YOUR OBJECTIVE:
All pictures must be dropped, while the entries are given again word for word.

★ ★ ★

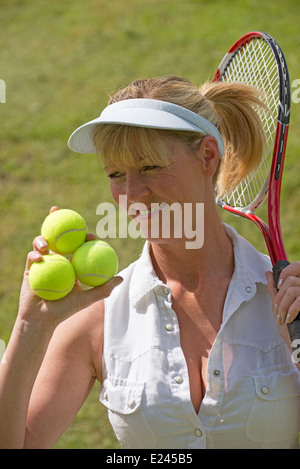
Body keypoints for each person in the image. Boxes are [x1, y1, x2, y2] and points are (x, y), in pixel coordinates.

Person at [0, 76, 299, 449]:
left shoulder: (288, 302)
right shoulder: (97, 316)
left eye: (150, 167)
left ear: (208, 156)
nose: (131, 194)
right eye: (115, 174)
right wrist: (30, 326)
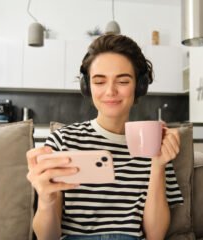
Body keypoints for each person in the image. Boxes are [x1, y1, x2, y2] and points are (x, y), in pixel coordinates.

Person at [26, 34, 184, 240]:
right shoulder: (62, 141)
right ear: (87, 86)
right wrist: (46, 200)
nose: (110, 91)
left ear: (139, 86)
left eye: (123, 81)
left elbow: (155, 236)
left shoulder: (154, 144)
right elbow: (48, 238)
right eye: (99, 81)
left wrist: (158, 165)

★ ★ ★

RESULT FOR THIS TASK:
Body keypoints for each person in the image. Boxes are [x1, y1, x2, y2] and points are (x, y), in pixel coordinates.

Person at [0, 76, 299, 449]:
left shoulder: (288, 302)
right shoulder: (97, 316)
left eye: (150, 167)
left ear: (208, 156)
nose: (131, 194)
right eye: (115, 174)
right wrist: (30, 326)
Body keypoints for each person in the image. Boxes are [x1, y1, x2, y2] and points are (x, y), in pixel coordinates.

Person at [26, 34, 184, 240]:
right shoulder: (62, 141)
right ear: (87, 86)
right wrist: (46, 200)
nose: (110, 91)
left ear: (139, 86)
left eye: (123, 81)
left elbow: (155, 236)
left shoulder: (154, 144)
right elbow: (48, 238)
right eye: (99, 81)
left wrist: (158, 165)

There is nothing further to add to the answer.